Last week, you may have noticed (I certainly hope you did) that I was MIA from my blogging duties thanks to an emergency cholecystectomy. That’s what normal people would call the separation of one’s gallbladder from one’s viscera. Mine had decided to die on me, and it turned out it had intentions to take the rest of me with it. Murderous bastard. In the end, good triumphed over evil, with Mr. GB incinerated in a medical waste bag, and its betrayed sponsor going home to his family.
I had suspected for a few weeks that my gallbladder was plotting against me. Even as two sonograms confirmed that no calculi (gallstones) were present, and that there was no telltale thickening of the organ’s walls—the two diagnostic indicators of cholecystitis—my symptoms persisted, including vomiting and the feeling that a woodland animal was trying to eat its way out of my abdomen. I’m no doctor, but I know when stuff’s not right, and that stuff was not right.
But it also was not perpetual (thank God). My worst attack lasted about 12 hours; most would run their course in four or five hours. When they were done, and I’d had a chance to rehydrate, I would feel more or less normal. Not so the past six weeks, however, in which I had multiple attacks. We’re talking Technicolor attacks here, shot in biological 3-D VistaVision, complete with Dolby sound. As tests came back negative, I was actually disappointed. I knew what I had, dammit. Why wouldn’t the doctors stake their reputations and their futures on my intuition?
The Alamo of gallbladder tests is the HIDA scan (hepatobiliary iminodiacetic acid). They inject a nuclear tracer into a vein, and then you lie under a camera for an hour. I actually fell asleep. That is, until the results uncovered my gallbladder’s murder plot. From there, it was directly to the ER, and from there to the OR.
During those few weeks when no one could prove what everyone suspected, I did research on my own. The Internet teems with information on cholecystitis and cholecystectomies. You can actually watch videos of full operations. I learned a lot about laparoscopic procedures and about the function of the gallbladder. Since this was my first medical procedure of any import, and because my personality borders on obsessive-compulsive, my thirst for knowledge was insatiable.
And for all that, I never did find the common-sense answers to the practical questions that concerned me the most. So, with the guarantee of providing way too much information, here, for the benefit of others, are the answers I wish I had found (not that the answers would have changed anything):
1. Yes, they shave you for laparoscopic surgery. Crown of my head notwithstanding, I am a fairly furry fellow, and at the risk of sounding vain, this is the summer season, and, well, you know. I was concerned. For good cause. They mowed everything from the right of mid-left abdomen, from nipple line to pubic line. They do it after you’re sedated. Now that it’s done, the cosmetics worry me less than the prospect of a lot of itching over the next few weeks. (Months? I have no idea how long it takes to grow back.)
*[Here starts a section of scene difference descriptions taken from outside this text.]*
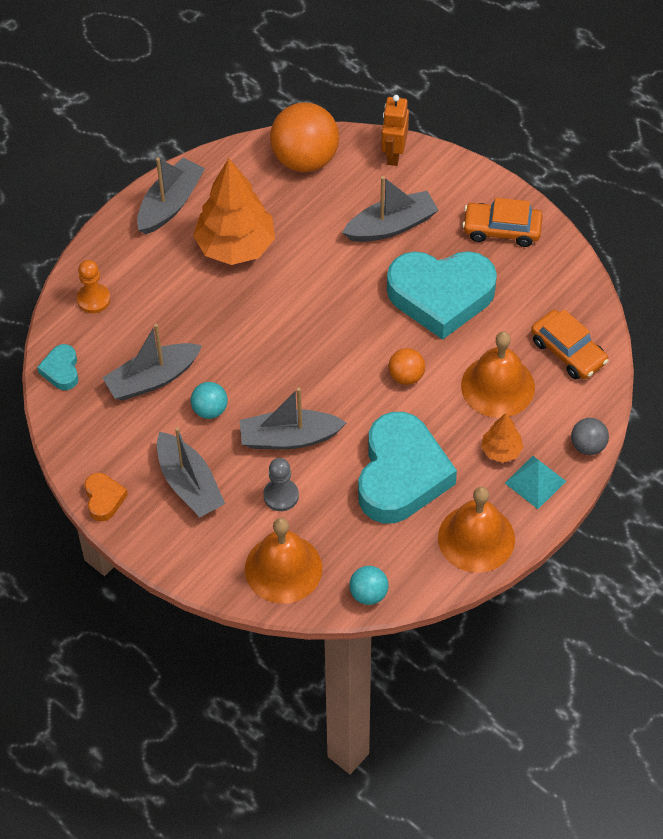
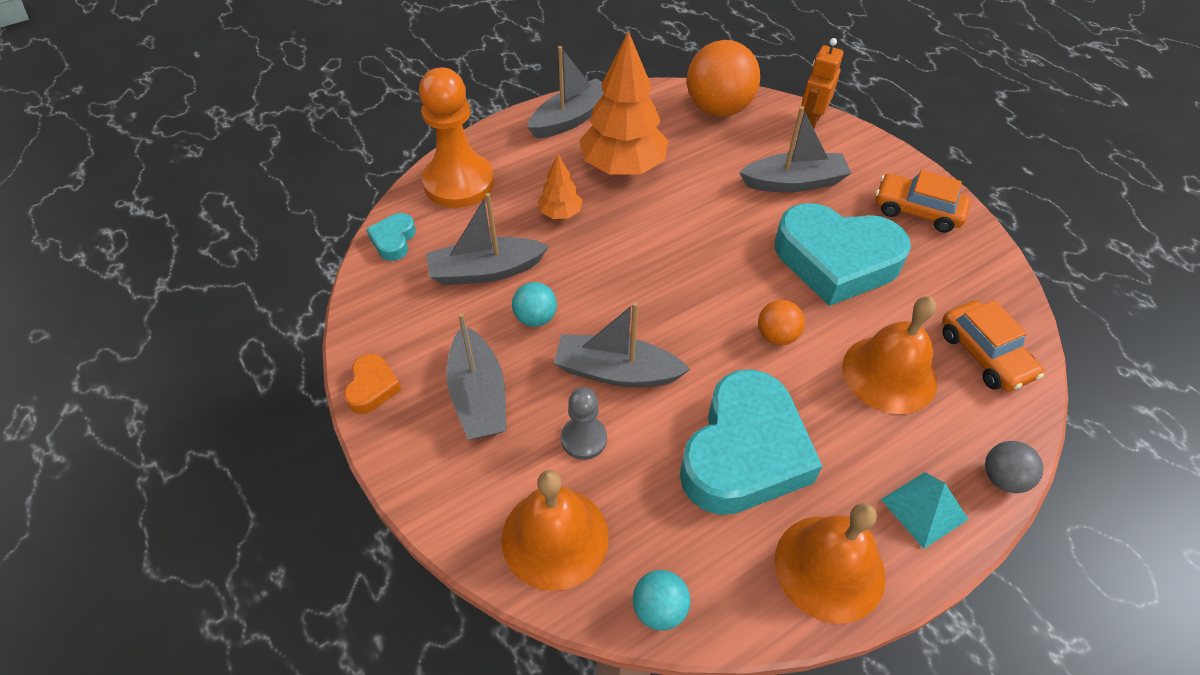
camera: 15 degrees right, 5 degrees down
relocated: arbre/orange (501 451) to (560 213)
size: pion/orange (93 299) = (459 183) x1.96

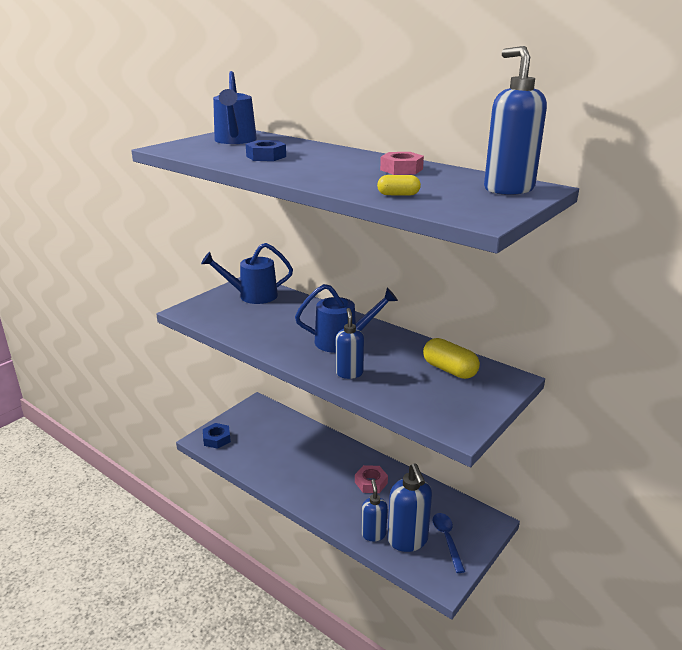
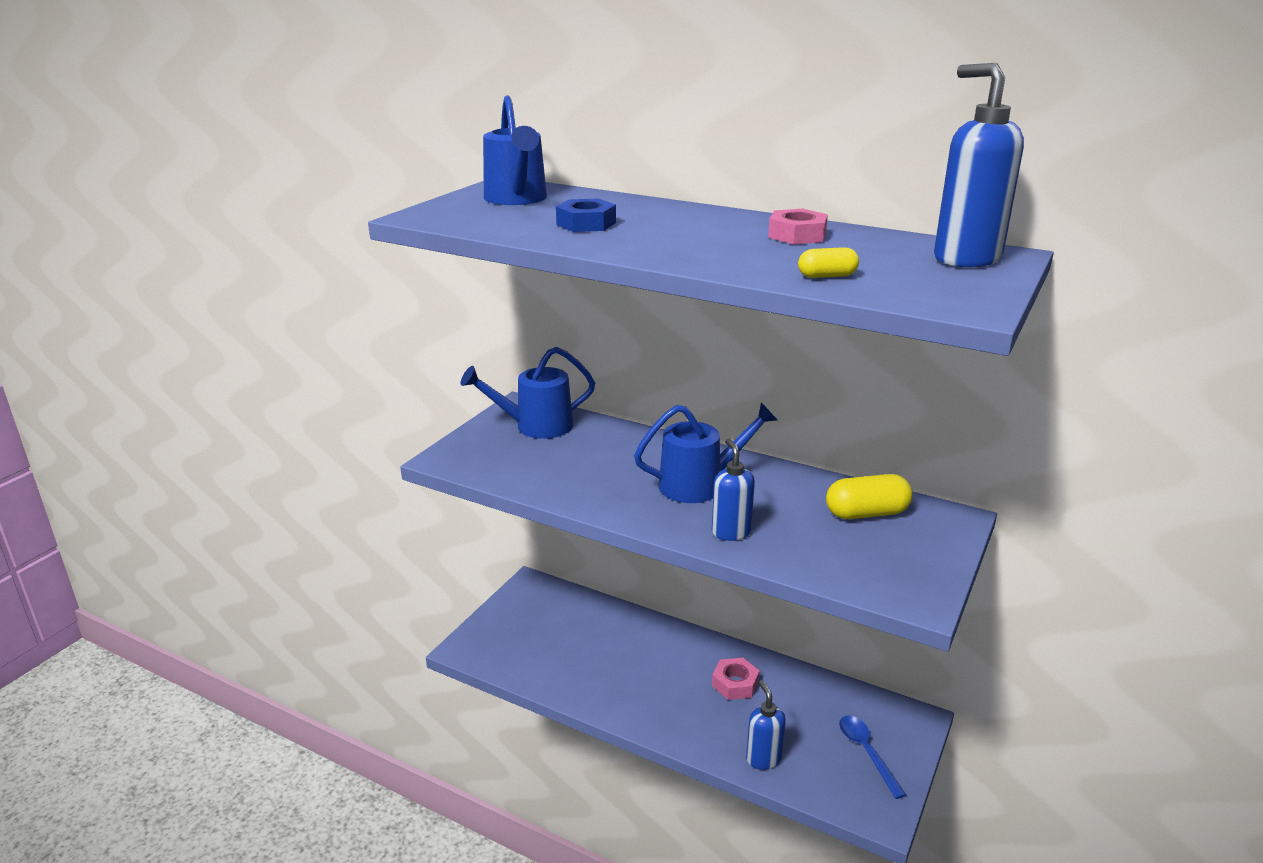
camera: 10 degrees left, 0 degrees up
missing: écrou/bleu (217 439); distributeur de savon/bleu (408 541)
spun: gélule/jaune (449 370) = (866 513) 45 degrees counterclockwise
3. The Foley catheter is a whole different animal than the I/O catheter. My case differed from most cholecystectomies because during the removal procedure, the surgeon discovered impacted calculi in my common bile duct, prompting a second emergency procedure (an ERCP—endoscopic retrograde cholangeopancreatography) the following day. When I returned to my room from the ERCP, my urinary bladder had officially taken the day off, and the guy who mans the sphincter was pissed (rimshot!
3a. Note to nurses everywhere: When you’re talking about shoving a 15-inch tube into a man’s winkie, you have to choose your words carefully. I heard “long term” and panicked. Turns out they were thinking along the lines of 18 hours. Sorry, ma’am, but unless you’re a fruit fly, 18 hours is “short term.”
5. A two-day hospital stay for laparoscopic surgery makes you fat—but only for a while. Between the gas they pumped into my belly for the surgery and the fluids they flowed into me to keep me alive, I came home with three inches more girth than when I first checked in. Good news: physical activity (i.e. walking) triggers the mechanisms to relieve the discomfort. Bad news: you don’t want to be in genteel company when those mechanisms kick in. I literally peed away six pounds in my first 24 hours at home. As for the residual gas, well, you get rid of that exactly how you would imagine.
I apologize that none of this is topical to the subject of this blog, but since you’ve read this far, allow me one last indulgence. I write books about people who save the lives of perfect strangers, but this is the first time that I’ve ever played the role of the stranger. People I’d never met literally worked overtime to return me to my family with a shining prognosis. I make light here, but understand that the humor is a cover. How do I return that kind of favor? The phrase, “thank you,” seems sort of hollow under the circumstances, but it’s all I’ve got.
So, listen up, Dr. Trad, Dr. Shah, Dr. Aziz, and the entire nursing staff at Reston Hospital Center: On behalf of my entire family, thank you.